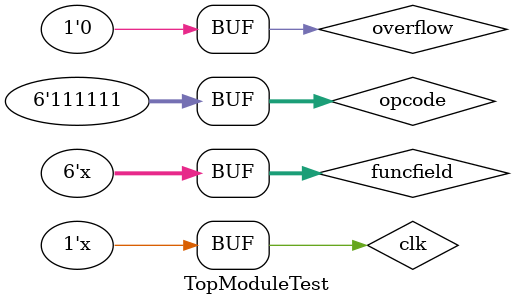
<source format=v>
`timescale 1ns / 1ps


module TopModuleTest;

	// Inputs
	reg clk;
	reg [5:0] opcode;
	reg [5:0] funcfield;
	reg overflow;

	// Instantiate the Unit Under Test (UUT)
	TopModule uut (
		.clk(clk), 
		.opcode(opcode), 
		.funcfield(funcfield),
		.overflow(overflow)
	); 
	always
	begin
		#10 clk=~clk;
	end
	initial begin
		// Initialize Inputs
		clk = 0;		//mfhi
		opcode = 6'd0;
		funcfield = 6'b010000; 
		overflow = 0;
		
		#60		//mflo
		opcode = 6'd0;
		funcfield = 6'b010010;
		
		#60		//mthi
		opcode = 6'd0;
		funcfield = 6'b010001;
		
		#60		//mtlo
		opcode = 6'd0;
		funcfield = 6'b010011;
		
		#60		//lui
		opcode = 6'b001111;
		funcfield = 6'bxxxxxx;
		
		#60		//beq
		opcode = 6'b000100;
		funcfield = 6'bxxxxxx;
		
		#60		//jump
		opcode = 6'b000010;
		funcfield = 6'bxxxxxx;
		
		#60		//jal
		opcode = 6'b000011;
		funcfield = 6'bxxxxxx;
		
		#60		//jr
		opcode = 6'd0;
		funcfield = 6'b001000;
		
		#60		//jalr
		opcode = 6'd0;
		funcfield = 6'b001001;
		
		#60		//add
		opcode = 6'd0;
		funcfield = 6'b100000;
		
		#80		//add overflow
		overflow = 1;
		opcode = 6'd0;
		funcfield = 6'b100000;
		
		#140		//sll
		overflow = 0;
		opcode = 6'd0;
		funcfield = 6'b000000;

		#80			//sllv
		opcode = 6'd0;
		funcfield = 6'b000100;

		#80			//div
		opcode = 6'd0;
		funcfield = 6'b011010;

		#80			//mult
		opcode = 6'd0;
		funcfield = 6'b011000;

		#80			//madd
		opcode = 6'b011100;
		funcfield = 6'b000000;
		
		#80			//msub
		opcode = 6'b011100;
		funcfield = 6'b000100;

		#80			//addi
		opcode = 6'b001000;
		funcfield = 6'bxxxxxx;

		#80			//lw
		opcode = 6'b100011;
		funcfield = 6'bxxxxxx;

		#100		//sw
		opcode = 6'b101011;
		funcfield = 6'bxxxxxx;

		#80		//ori
		opcode = 6'b001101;
		funcfield = 6'bxxxxxx;

		#80		//Undefined Instruction
		opcode = 6'b111111;
		funcfield = 6'bxxxxxx;

	end    
endmodule


</source>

= Task prompt =
Your answer should reproduce every line of the data verbatim and include no images.

= Task answer =
<source format=v>
`timescale 1ns / 1ps


module TopModuleTest;

	// Inputs
	reg clk;
	reg [5:0] opcode;
	reg [5:0] funcfield;
	reg overflow;

	// Instantiate the Unit Under Test (UUT)
	TopModule uut (
		.clk(clk), 
		.opcode(opcode), 
		.funcfield(funcfield),
		.overflow(overflow)
	); 
	always
	begin
		#10 clk=~clk;
	end
	initial begin
		// Initialize Inputs
		clk = 0;		//mfhi
		opcode = 6'd0;
		funcfield = 6'b010000; 
		overflow = 0;
		
		#60		//mflo
		opcode = 6'd0;
		funcfield = 6'b010010;
		
		#60		//mthi
		opcode = 6'd0;
		funcfield = 6'b010001;
		
		#60		//mtlo
		opcode = 6'd0;
		funcfield = 6'b010011;
		
		#60		//lui
		opcode = 6'b001111;
		funcfield = 6'bxxxxxx;
		
		#60		//beq
		opcode = 6'b000100;
		funcfield = 6'bxxxxxx;
		
		#60		//jump
		opcode = 6'b000010;
		funcfield = 6'bxxxxxx;
		
		#60		//jal
		opcode = 6'b000011;
		funcfield = 6'bxxxxxx;
		
		#60		//jr
		opcode = 6'd0;
		funcfield = 6'b001000;
		
		#60		//jalr
		opcode = 6'd0;
		funcfield = 6'b001001;
		
		#60		//add
		opcode = 6'd0;
		funcfield = 6'b100000;
		
		#80		//add overflow
		overflow = 1;
		opcode = 6'd0;
		funcfield = 6'b100000;
		
		#140		//sll
		overflow = 0;
		opcode = 6'd0;
		funcfield = 6'b000000;

		#80			//sllv
		opcode = 6'd0;
		funcfield = 6'b000100;

		#80			//div
		opcode = 6'd0;
		funcfield = 6'b011010;

		#80			//mult
		opcode = 6'd0;
		funcfield = 6'b011000;

		#80			//madd
		opcode = 6'b011100;
		funcfield = 6'b000000;
		
		#80			//msub
		opcode = 6'b011100;
		funcfield = 6'b000100;

		#80			//addi
		opcode = 6'b001000;
		funcfield = 6'bxxxxxx;

		#80			//lw
		opcode = 6'b100011;
		funcfield = 6'bxxxxxx;

		#100		//sw
		opcode = 6'b101011;
		funcfield = 6'bxxxxxx;

		#80		//ori
		opcode = 6'b001101;
		funcfield = 6'bxxxxxx;

		#80		//Undefined Instruction
		opcode = 6'b111111;
		funcfield = 6'bxxxxxx;

	end    
endmodule


</source>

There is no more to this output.